He could get a sense of entitlement and just get lazy or he might genuinely appreciate it. And make the effort at a later stage to return the favour.

I know a quickie or a blowjob wouldn't be very sexually satisfying for you, but since it takes little effort and as long as your hubbie appreciates it in the right way I do think it could help.


----------



## They Call Me Smooth (May 5, 2009)

Ok first thing I have to say is DO NOT PLAY GAMES. If it bothers you that much sit down and TALK. Don't go sleep on the sofa to get his attention. This only leads to bad places with every ones feelings hurt.

Now I have two boys the same age (5 and 9) and I know finding time for sex isn't easy but my wife and I manage to do it 3 to 4 times a week. I get up at 5:30am every morning too. At those ages my boys are pretty independent and don't require out constant attention. There is no reason you two can't find some time. Granted sex is sometimes only 20 minutes at most but you make due with the time you have.

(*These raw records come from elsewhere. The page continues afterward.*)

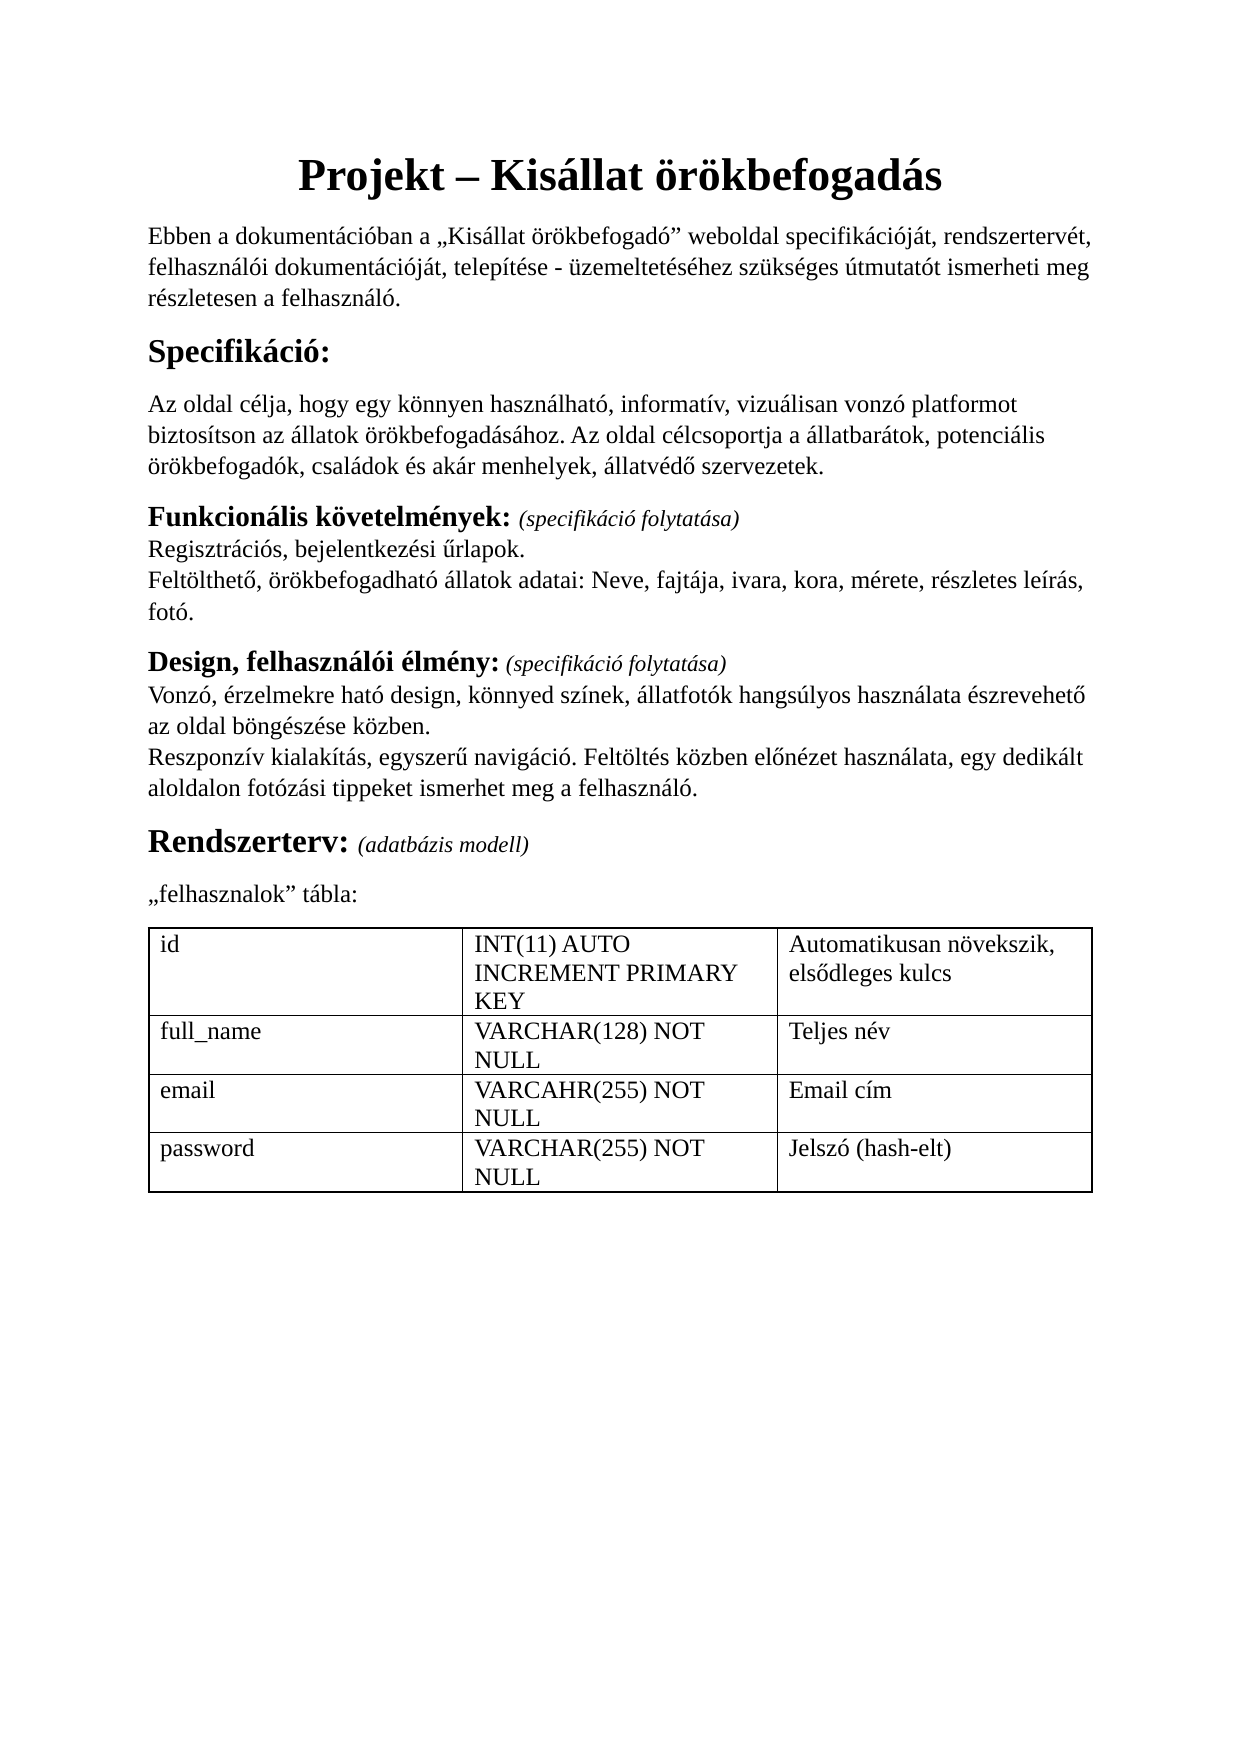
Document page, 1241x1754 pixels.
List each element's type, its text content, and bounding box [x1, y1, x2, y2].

table_header INT(11) AUTO INCREMENT PRIMARY KEY [463, 929, 777, 1015]
table_cell VARCHAR(255) NOT NULL [463, 1133, 777, 1191]
text Funkcionális követelmények: (specifikáció folytatása) Regisztrációs, bejelentkezési űrlapok. Feltölthető, örökbefogadható állatok adatai: Neve, fajtája, ivara, kora, mérete, részletes leírás, fotó. [148, 499, 1093, 625]
table_cell VARCAHR(255) NOT NULL [463, 1075, 777, 1132]
table_cell Jelszó (hash-elt) [778, 1133, 1091, 1191]
table_cell Email cím [778, 1075, 1091, 1132]
table_cell password [150, 1133, 462, 1191]
text Projekt – Kisállat örökbefogadás [148, 148, 1093, 200]
text Rendszerterv: (adatbázis modell) [148, 821, 1093, 859]
text „felhasznalok” tábla: [148, 879, 1093, 908]
table_cell Teljes név [778, 1016, 1091, 1074]
table_cell VARCHAR(128) NOT NULL [463, 1016, 777, 1074]
text Ebben a dokumentációban a „Kisállat örökbefogadó” weboldal specifikációját, rendszertervét, felhasználói dokumentációját, telepítése - üzemeltetéséhez szükséges útmutatót ismerheti meg részletesen a felhasználó. [148, 221, 1093, 312]
table_cell full_name [150, 1016, 462, 1074]
text Az oldal célja, hogy egy könnyen használható, informatív, vizuálisan vonzó platformot biztosítson az állatok örökbefogadásához. Az oldal célcsoportja a állatbarátok, potenciális örökbefogadók, családok és akár menhelyek, állatvédő szervezetek. [148, 389, 1093, 480]
table_header id [150, 929, 462, 1015]
text Design, felhasználói élmény: (specifikáció folytatása) Vonzó, érzelmekre ható design, könnyed színek, állatfotók hangsúlyos használata észrevehető az oldal böngészése közben. Reszponzív kialakítás, egyszerű navigáció. Feltöltés közben előnézet használata, egy dedikált aloldalon fotózási tippeket ismerhet meg a felhasználó. [148, 644, 1093, 802]
table_header Automatikusan növekszik, elsődleges kulcs [778, 929, 1091, 1015]
table_cell email [150, 1075, 462, 1132]
text Specifikáció: [148, 331, 1093, 369]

How if all else fails, make up for lack of sex on the weekdays for amazing sex on the weekends. Get a baby sitter for 3 or 4 hours every Saturday and go all out. Scream, cry, talk dirty, etc. Just make those few hours of sex worth the effort.


----------



## MsLady (Dec 1, 2008)

At 5 and 9, you can sit the kids down, make it very clear that mommy and daddy are going to have some alone time and there will be big consequences for interruption (except for emergency .. spell out what constitutes an emergency), put in a brand new video, lock the bedroom door and spend 30-45 minutes in the bedroom taking care of business (for foreplay, you can always sneak up to somewhere private and make out for a minute here and there before the actual "date").

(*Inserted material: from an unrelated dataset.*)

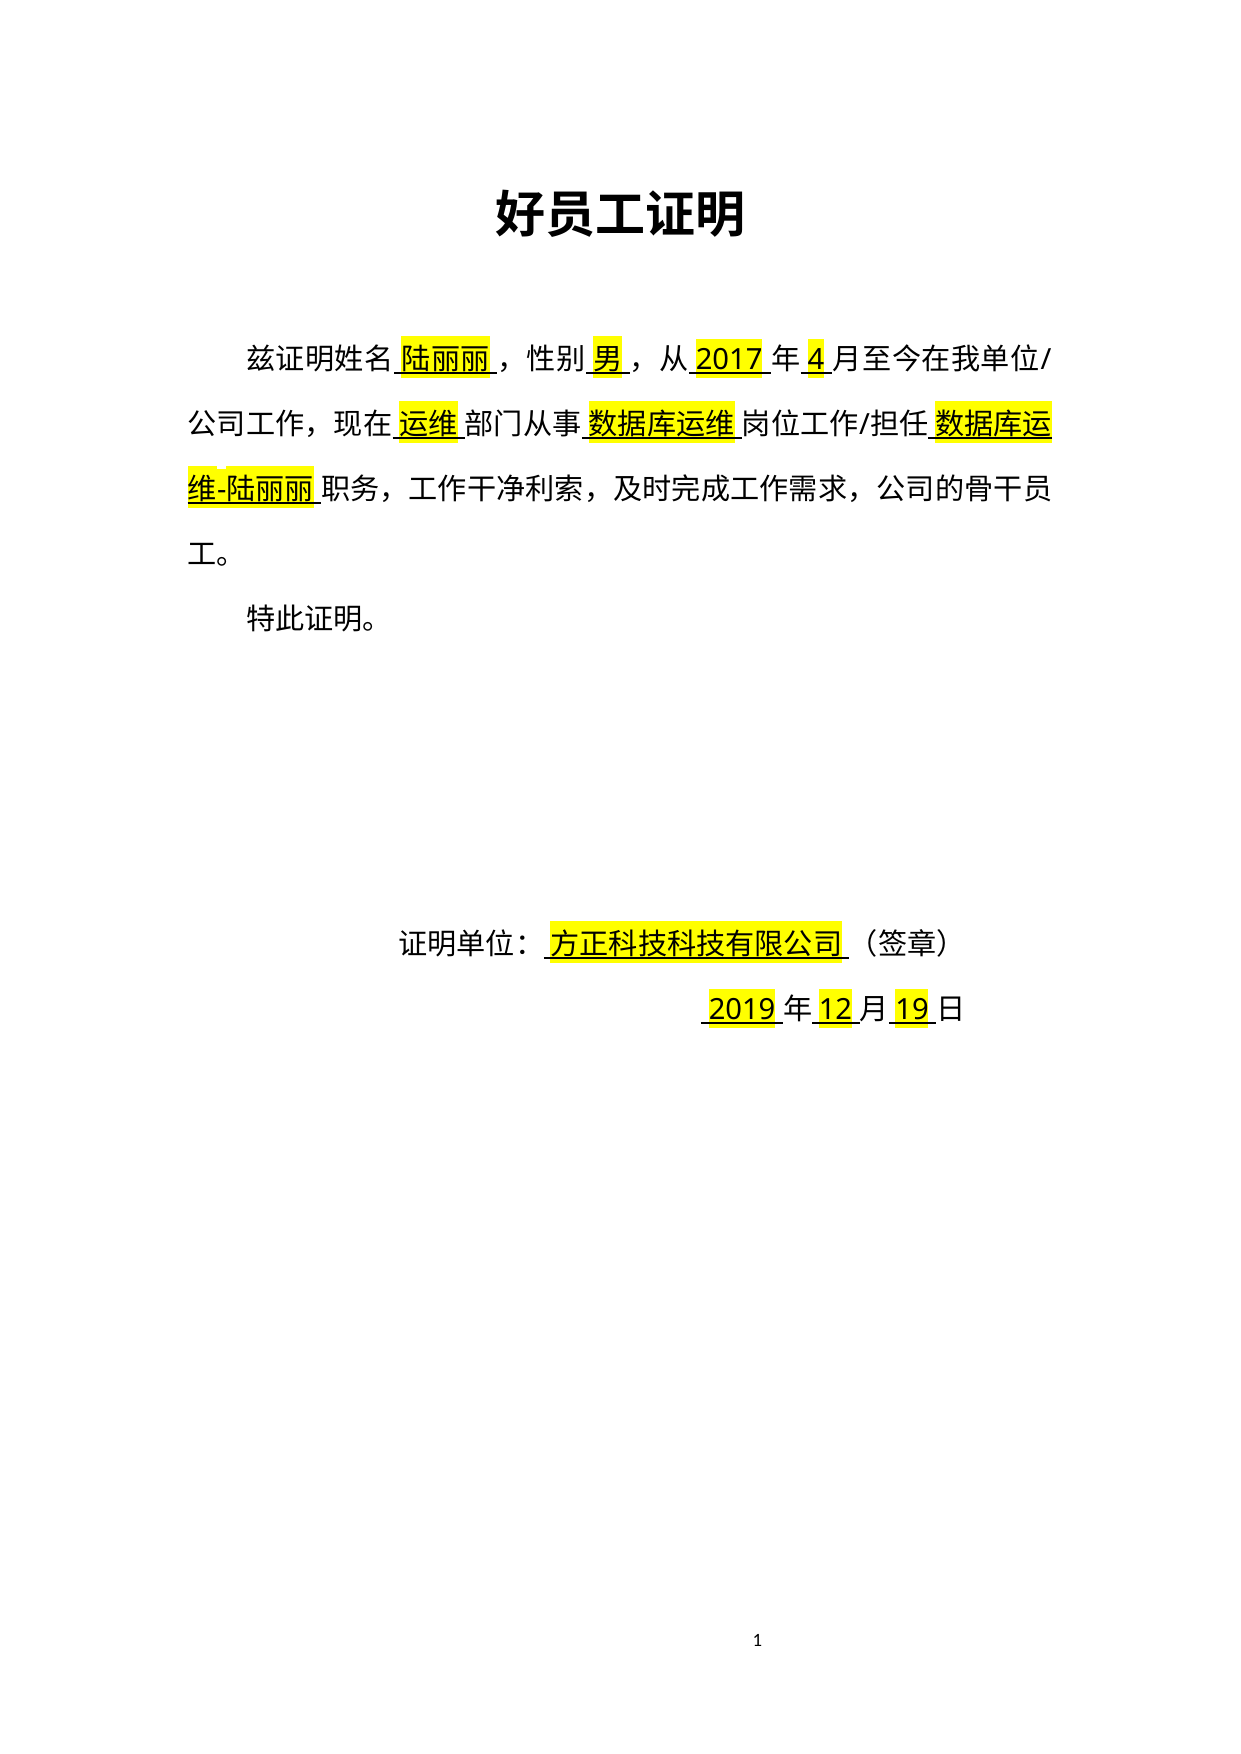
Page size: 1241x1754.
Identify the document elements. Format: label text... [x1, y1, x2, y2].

Anyway, you can come up with the best way to pencil it in, but your husband's just avoiding it and making excuses. Find out why. Could he be having an affair?


----------



## Mr. R (May 5, 2009)

One thing to check up on (I'm not sure how) would be: Is he bored?
I mean not with sex generally, but sex with you in particular. Please don't be offended; this isn't an attack. Speaking for myself, I find that I am bored outta my mind sometimes with having sex with the SAME PERSON FOR YEARS ON END. It doesn't help that my wife has the sex drive of a rock, and thus makes little or no effort to participate when we do have sex. 

All I'm saying is do some self-checking before anything else. "Am I doing anything to contribute to this problem?" is one of the best questions any person can ask whenever they are faced with difficulty. Best of luck.


----------